He tells of God’s goodness in bringing them into the new land and providing them with everything; “and they were filled and became fat, and delighted themselves in your great goodness” (9:25). Nevertheless they were disobedient and “rebelled and cast your law behind their backs and killed your prophets . . .Therefore you gave them into the hands of their enemies, who made them suffer” (9:26-27). Their suffering made them cry out, “and according to your great mercies you gave them saviors who saved them from the hands of their enemies” (9:27).
“Here we are, slaves to this day—slaves in the land that you gave to our ancestors to enjoy its fruit and its good gifts” (9:36). Because of all this “we make a firm agreement in writing, and on that sealed document are inscribed the names of our officials, our Levites, and our priests” (9:38).
Nehemiah 10 – The names of those who signed are listed, all of those who separated themselves from foreigners, entering into “a curse and an oath to walk in God’s law, which was given by Moses the servant of God” (10:29). They agree to keep the Sabbath holy, to forego the crops of the seventh year and the exaction of every debt (10:31). They agree to levies for upkeep of the Temple, to bring the first fruits of everything they have.
"Friends and Scripture"
I spend this amount of time describing Fox’s understanding of the redemption process as paralleling the scripture story because most modern Friends do not attach much importance to these scripture-based “ministrations.” They prefer to pick out of Fox’s account isolated insights or “openings” and then treat these insights as if they were philosophical premises from which the distinctive Quaker practices or testimonies were developed. But this was not the way Fox’s mind worked.

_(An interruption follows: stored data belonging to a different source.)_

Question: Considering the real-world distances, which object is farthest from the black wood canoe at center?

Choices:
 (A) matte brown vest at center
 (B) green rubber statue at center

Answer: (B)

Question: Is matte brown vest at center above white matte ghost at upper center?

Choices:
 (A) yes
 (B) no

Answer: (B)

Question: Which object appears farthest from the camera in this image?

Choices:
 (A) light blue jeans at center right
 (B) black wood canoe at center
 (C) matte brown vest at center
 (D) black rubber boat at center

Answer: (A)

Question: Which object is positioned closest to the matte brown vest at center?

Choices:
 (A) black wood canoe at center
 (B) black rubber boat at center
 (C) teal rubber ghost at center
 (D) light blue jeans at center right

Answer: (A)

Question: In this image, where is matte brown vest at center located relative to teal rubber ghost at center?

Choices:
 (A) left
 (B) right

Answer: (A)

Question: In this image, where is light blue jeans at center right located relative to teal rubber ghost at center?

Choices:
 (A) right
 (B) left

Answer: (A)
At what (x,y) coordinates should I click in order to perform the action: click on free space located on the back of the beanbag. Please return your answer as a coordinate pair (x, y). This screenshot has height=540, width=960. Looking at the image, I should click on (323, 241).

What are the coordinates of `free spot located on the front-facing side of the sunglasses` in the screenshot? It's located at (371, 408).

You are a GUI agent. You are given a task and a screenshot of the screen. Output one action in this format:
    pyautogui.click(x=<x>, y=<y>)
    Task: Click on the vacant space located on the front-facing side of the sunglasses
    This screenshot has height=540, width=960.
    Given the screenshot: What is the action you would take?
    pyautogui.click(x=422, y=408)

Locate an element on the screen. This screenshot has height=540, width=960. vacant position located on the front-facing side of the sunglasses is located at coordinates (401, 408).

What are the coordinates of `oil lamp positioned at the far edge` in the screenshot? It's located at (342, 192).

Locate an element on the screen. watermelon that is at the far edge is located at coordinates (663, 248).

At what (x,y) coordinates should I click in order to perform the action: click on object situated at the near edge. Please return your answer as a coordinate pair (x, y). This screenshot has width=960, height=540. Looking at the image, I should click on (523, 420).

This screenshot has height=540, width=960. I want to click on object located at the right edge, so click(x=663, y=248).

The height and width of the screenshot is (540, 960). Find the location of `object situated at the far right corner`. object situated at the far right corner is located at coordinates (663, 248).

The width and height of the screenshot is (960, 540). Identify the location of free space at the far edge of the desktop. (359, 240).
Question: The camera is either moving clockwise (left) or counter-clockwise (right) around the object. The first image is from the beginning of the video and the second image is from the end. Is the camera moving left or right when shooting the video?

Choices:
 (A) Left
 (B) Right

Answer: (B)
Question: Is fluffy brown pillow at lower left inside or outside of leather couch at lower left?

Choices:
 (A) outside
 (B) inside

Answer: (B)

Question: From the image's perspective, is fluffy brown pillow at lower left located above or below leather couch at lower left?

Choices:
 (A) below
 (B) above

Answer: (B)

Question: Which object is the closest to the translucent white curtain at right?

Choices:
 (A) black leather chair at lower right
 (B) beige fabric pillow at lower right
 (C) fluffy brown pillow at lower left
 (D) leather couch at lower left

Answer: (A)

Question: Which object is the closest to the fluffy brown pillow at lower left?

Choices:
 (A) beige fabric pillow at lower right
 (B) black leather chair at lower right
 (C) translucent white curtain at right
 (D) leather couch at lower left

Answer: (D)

He believed that if one was being led by the same light that had led the holy men and women of God in history, one’s journey would of necessity be similar. It was the similarity of the journey that let you know you were on the right path. God’s truth is not changeable.
And I mention it too because my own response to Friends’ biblicism was fascination. Something in their approach just struck me as remarkably contemporary and relevant, like Freud’s use of the ancient Oedipus story as a prototype to describe certain stages in human psychological development; or the idea that “ontogeny recapitulates phylogeny”—that the development of an individual organism recapitulates the development of the whole group of related organisms. This last reflection is very likely not true or so I have read, but in my college days the idea had many proponents and I found the comparison interesting.
Why couldn’t the scripture narrative be an archetype for the experience of redemption? If God was the same yesterday, today and tomorrow; if God did exist and did work to redeem His creation, then why should his way of working that redemption not be manifest both in history and in the inner lives of people who opened themselves to him. The fact that the historical accounts of scripture were not exactly the kind of history modern secular historians would produce, or the fact that there were undoubtedly elements of myth or legend mixed in with these accounts did not interfere with their archetypal value. Even those parts that were strictly literature might be true in that sense.
Once I started to consider scripture this way, it wasn’t long before I found myself liberated from the skepticism, standoffishness and doubt that modernism had nurtured in me towards the holy books. I could never prove that the events of scripture were historically valid or accurate in a scientific sense, but the interior dimension of truth I found there was trust-worthy. This I was learning “experimentally” as Fox had said, and the more I studied it and meditated upon it, the more I came to trust it and look to it. As I see it now, the very fact that the scripture exists as it does and has such continuing power to open God’s presence and nature and work among us as it does, makes it something commensurate with the greatness we ascribe to God.